VATICAN CITY — It was an incredible journey that ended incredibly: with 250 of Archbishop Thomas Wenski’s “closest friends” sitting in the Sistine Chapel, first to pray, then to listen as one of the world’s experts revealed its glories from the perspective of art and history.

“It was Michelangelo who taught me to love God in this room,” said art historian Elizabeth Lev, professor of art history at Duquesne University’s Italian campus.

Her passionate talk after evening prayer July 1, the last day of the pilgrimage, made Michelangelo’s masterwork come alive in a totally moving way.

And it moved her as well, she said, as she had visited the Sistine Chapel thousands of times over the years but had never had the opportunity to pray inside it.

“This just doesn’t happen,” she said. “Honestly, I’m quite moved.”

Our Roman tour guide had told us as much earlier in the day: “I have never heard of people going to the Sistine Chapel to pray.
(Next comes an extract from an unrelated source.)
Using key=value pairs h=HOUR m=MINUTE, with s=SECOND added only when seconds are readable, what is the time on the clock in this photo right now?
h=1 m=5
It’s the private chapel of the Holy Father. It’s really, really a gift,” she said, “something very special.”

Indeed, there was Archbishop Wenski wearing a stole that had once belonged to Pope John Paul II. There we were singing “Amazing Grace” and “Salve Regina” underneath the masterful frescoes of Michelangelo.

Normally, people “squish” through the Sistine Chapel, a wall-to-wall mass of bodies shuffling forward while trying to look up, as guards “shush” them to be quiet and warn them “no photos.”

We had the Sistine Chapel all to ourselves. We had plenty of room to sit on the floor, take pictures and stare up — or even lie down to get a better view — as Lev described each panel and how Michelangelo, “thinking like a sculptor,” had “rendered the invisible … visible” in his frescoes of the creation of the world and the Last Judgment.

“If you’re fortunate enough in a lifetime to experience it, it’s a present from God himself,” said Barbara Scerbo, a parishioner from St. Pius X Parish in Fort Lauderdale. “There are no words to really describe the feeling. I was reduced to tears in the Sistine Chapel. I thought, ‘Why me, Lord? Why have I been blessed to be here?’

“I guess he knows the answer,” she added. “All I can say is thank you.”

Ellie Lawrence of Nativity Parish in Longwood put it this way as she sat down on the bus that would take us back to the hotel for the final time of this pilgrimage: “I feel like I’ve died and gone to heaven.”

This article is adapted from Ana Rodriguez-Soto’s daily blog of Archbishop Thomas Wenski’s pallium pilgrimage. The blog, and a slide show of pictures from each day, is available at www.miamiarch.org/blog.

Photos of the pilgrimage are posted — and can be purchased — at www.dotphoto.com. Sign in as a guest, then put in the username “flcmiami” to go to the pallium pilgrimage albums.
ANA RODRIGUEZ- SOTO| FC At a reception following the vespers service in the Sistine Chapel, Msgr. Terence Hogan announces that Miguel Fernandez of Miami's St. Thomas the Apostle Parish, is donating $100,000 to restore a column in the Vatican Gardens in remembrance of Archbishop Wenski's parents. With him are Archbishop Wenski and Father Mark Haydu, international director of the Patrons of the Arts in the Vatican Museums.